Some 700 pro-Palestinian activists are also on the boats, including 1976 Nobel peace laureate Mairead Corrigan Maguire, European legislators and an elderly Holocaust survivor.

Israel and Egypt imposed the blockade on Gaza after Hamas militants violently seized control of the seaside territory in June 2007.

Israel says the measures are needed to prevent Hamas, which has fired thousands of rockets at Israel, from building up its arsenal. But UN officials and international aid groups say the blockade has been counterproductive, failing to weaken Hamas while devastating the local economy. In particular, the ban on building materials has prevented Gazans from repairing thousands of homes damaged or destroyed in an Israeli military offensive to stop Hamas rocket attacks, last year.

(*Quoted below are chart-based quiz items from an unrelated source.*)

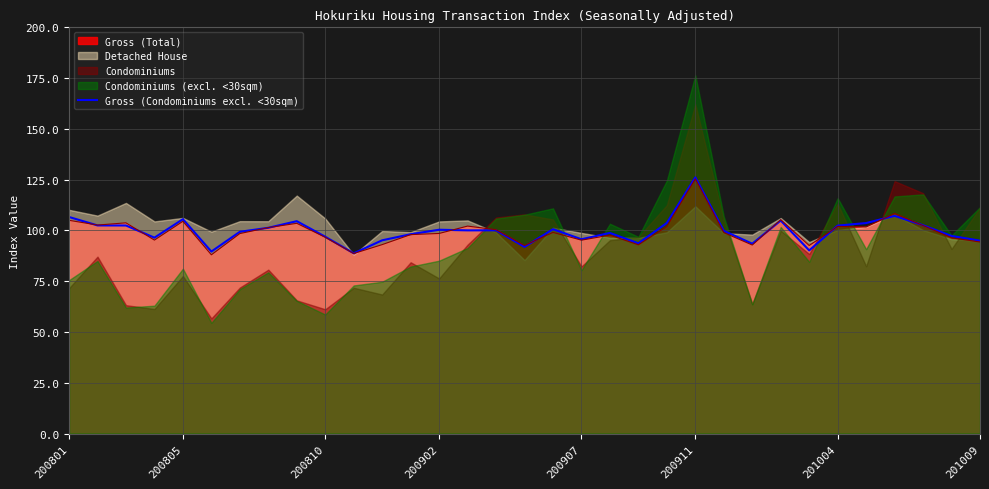

The Gross (Total) series shows 171.8 at 200911. True or false?

False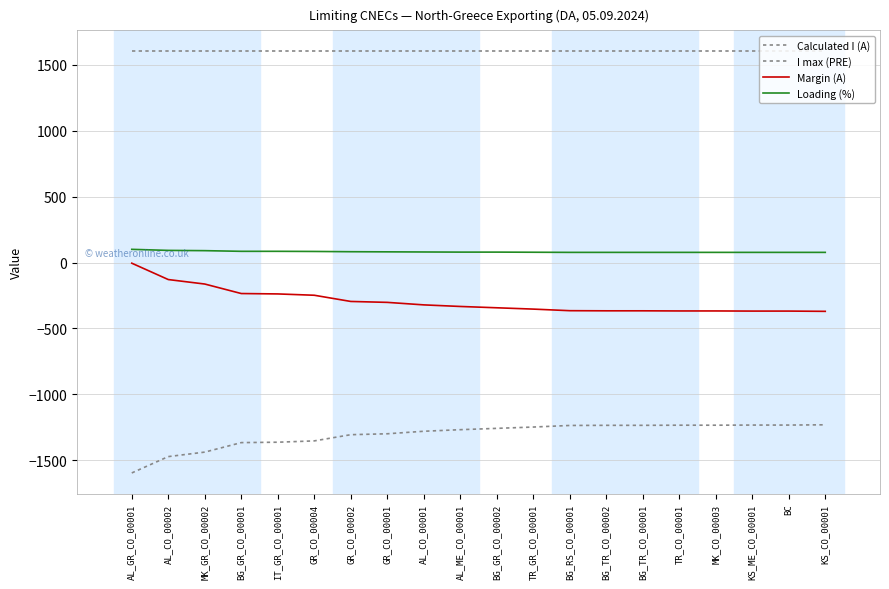

How many lines are shown in the chart?

4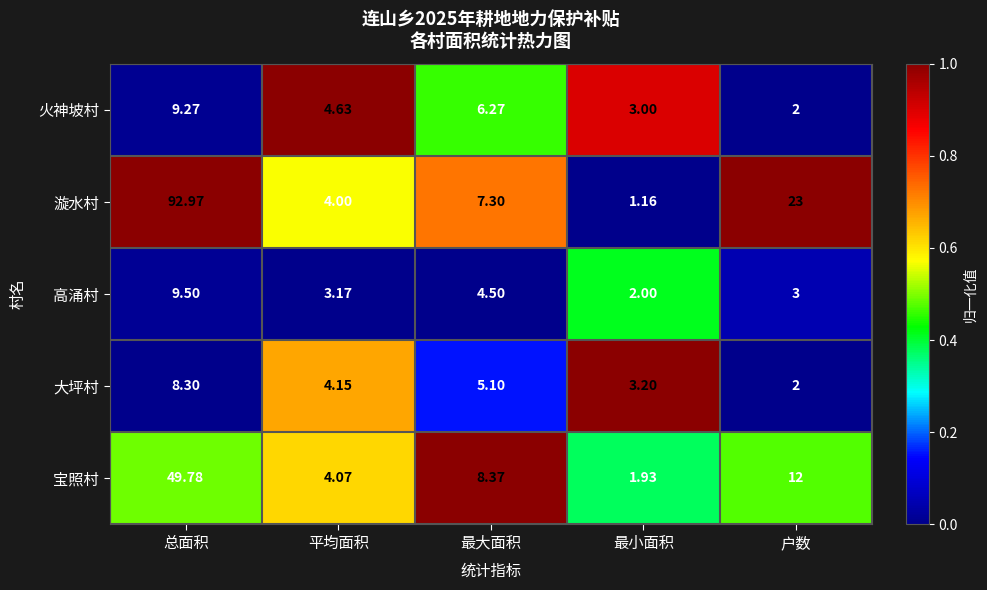

How many distinct data groups are displayed?

5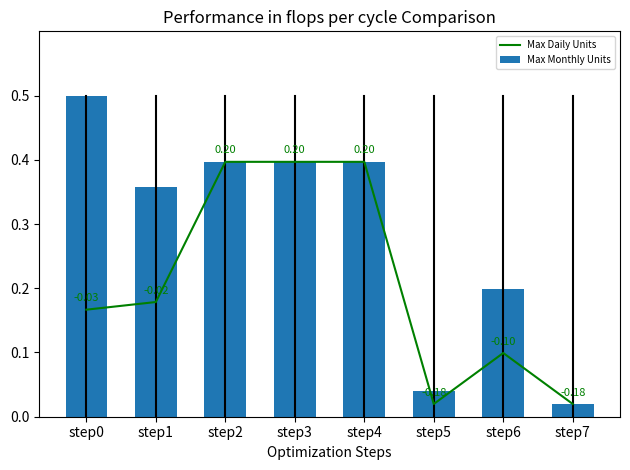

Reading left to right, list all the values displayed in this chart.

Max Daily Units: 0.2	0.2	0.4	0.4	0.4	0.0	0.1	0.0
Max Monthly Units: 0.5	0.4	0.4	0.4	0.4	0.0	0.2	0.0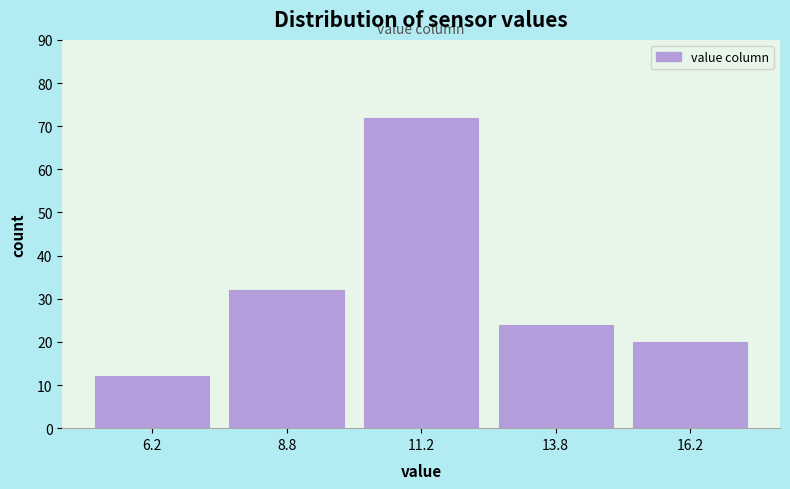

What is the height of the bar covering 7.5 to 10.0 on the x-axis? The values are not printed on the chart, so give them approximately, as read against the axis.

32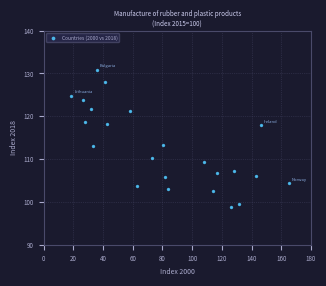

What is the range of X values (max minus min)?

146.2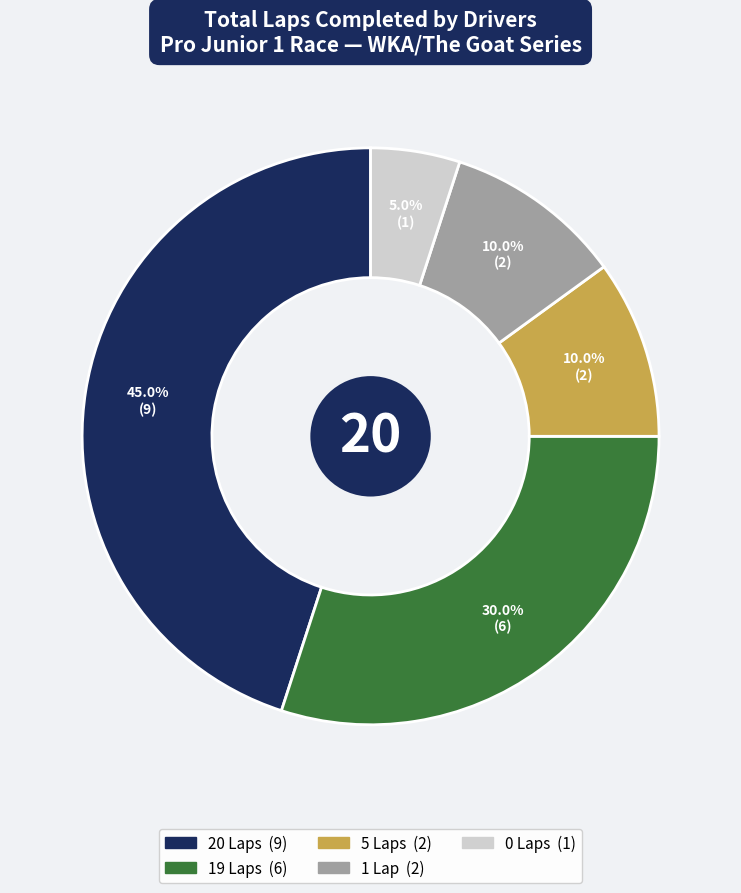

Is there a majority slice in this chart?

No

Israel rejects claims of a humanitarian crisis in Gaza, saying it allows more than enough food and medicine into the territory. They also point to the bustling smuggling industry along Gaza’s southern border with Egypt, which has managed to bring consumer goods, gasoline and livestock into the strip.

Israel has condemned the flotilla as a provocation and vowed to block it from reaching Gaza.